# Is Radeon HD 7970 compatible with an Nvidia 3D vision enabled monitor?



## 15th Warlock (Jan 13, 2012)

Hey guys, just got back from our vacation, and heard about this shiny new card released by AMD, I'm itching to get my hands on a couple of those cards, but I also just ordered a couple new Acer 27" 3D monitors to complete my surround 3D setup (5760x1080p)

My question is: are the 7970s gonna be able to output 3D graphics to these monitors in Eyefinity, or am I stuck with Nvidia for the rest of my life?

If you guys have had any experience using a 7970 card with an Nvidia 3D vision monitor, or if you have any info on the subject, your input will be greatly appreciated


----------



## erocker (Jan 13, 2012)

Compatable monitors are here: http://www.amd.com/us/products/technologies/amd-hd3d/pages/supported-hardware.aspx


----------



## 15th Warlock (Jan 13, 2012)

erocker said:


> Compatable monitors are here: http://www.amd.com/us/products/technologies/amd-hd3d/pages/supported-hardware.aspx



Thank you very much for your reply  

Then Kepler it is


----------



## erocker (Jan 13, 2012)

15th Warlock said:


> Then Kepler it is



Whenever that's going to be.  You could try posting over on the AMD game forums to see what some of them have to say.


----------



## MasterInvader (Jan 13, 2012)

I know this will sound "fanboy" but if you want 3D Vision/3D Surround with 3D Glasses stay away from AMD and go with Nvidia.


----------



## 15th Warlock (Jan 13, 2012)

erocker said:


> Whenever that's going to be.



My thoughts exactly  Was anxious to hear any news from CES but it was a no show... Will try posting on their boards thanks for the suggestion 



MasterInvader said:


> I know this will sound "fanboy" but if you want 3D Vision/3D Surround with 3D Glasses stay away from AMD and go with Nvidia.



I know, passive effectively cuts horizontal resolution in half, so until someone releases a passive 3D monitor display at 1920x2160 or higher, the best 3D experience will be with active glasses  

It's just that the 7970 looks so hot and OCs so well that I wanted a piece of the action, reminds me of my good old 9800XT...


----------



## EarthDog (Jan 13, 2012)

1H 2012. That info was directly from an Nvidia rep at CES. It didnt even show its face either...


----------



## erocker (Jan 13, 2012)

EarthDog said:


> 1H 2012. That info was directly from an Nvidia rep at CES. It didnt even show its face either...



1H meaning somewhere in between January and June?
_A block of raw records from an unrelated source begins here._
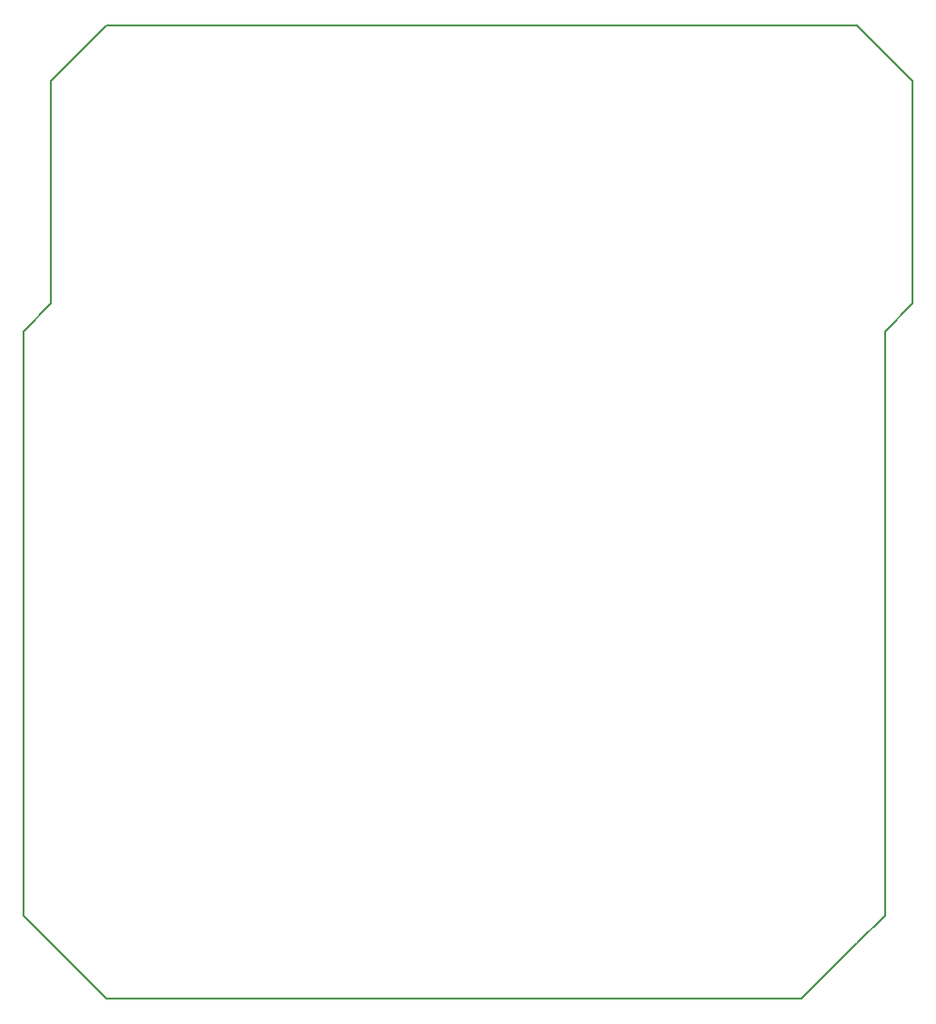
<source format=gbr>
G04 #@! TF.GenerationSoftware,KiCad,Pcbnew,(5.0.0)*
G04 #@! TF.CreationDate,2020-08-08T12:19:43-04:00*
G04 #@! TF.ProjectId,WS2812 Clock,57533238313220436C6F636B2E6B6963,rev?*
G04 #@! TF.SameCoordinates,Original*
G04 #@! TF.FileFunction,Profile,NP*
%FSLAX46Y46*%
G04 Gerber Fmt 4.6, Leading zero omitted, Abs format (unit mm)*
G04 Created by KiCad (PCBNEW (5.0.0)) date 08/08/20 12:19:43*
%MOMM*%
%LPD*%
G01*
G04 APERTURE LIST*
%ADD10C,0.150000*%
G04 APERTURE END LIST*
D10*
X245000000Y-30000000D02*
X240000000Y-30000000D01*
X240000000Y-117500000D02*
X235000000Y-117500000D01*
X240000000Y-30000000D02*
X177500000Y-30000000D01*
X245000000Y-112500000D02*
X240000000Y-117500000D01*
X247500000Y-110000000D02*
X245000000Y-112500000D01*
X247500000Y-80000000D02*
X247500000Y-57500000D01*
X247500000Y-90000000D02*
X247500000Y-80000000D01*
X247500000Y-90000000D02*
X247500000Y-110000000D01*
X245000000Y-30000000D02*
X250000000Y-35000000D01*
X247500000Y-57500000D02*
X250000000Y-55000000D01*
X250000000Y-55000000D02*
X250000000Y-35000000D01*
X170000000Y-110000000D02*
X172500000Y-112500000D01*
X170000000Y-90000000D02*
X170000000Y-110000000D01*
X170000000Y-80000000D02*
X170000000Y-57500000D01*
X172500000Y-55000000D02*
X170000000Y-57500000D01*
X172500000Y-55000000D02*
X172500000Y-35000000D01*
X170000000Y-90000000D02*
X170000000Y-80000000D01*
X177500000Y-117500000D02*
X235000000Y-117500000D01*
X172500000Y-112500000D02*
X177500000Y-117500000D01*
X177500000Y-30000000D02*
X172500000Y-35000000D01*
M02*

</source>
Let's just say I have some reservations about that.


----------



## GC_PaNzerFIN (Jan 13, 2012)

If they don't come out when HD 7950 is launched (February) then you likely won't see them till summer. I am happy to be wrong (I am waiting for GK100 myself) but its not looking good.


----------



## EarthDog (Jan 13, 2012)

Yes... reserve away (Im with you on that)...but only time will tell. July 1 I call shens!


----------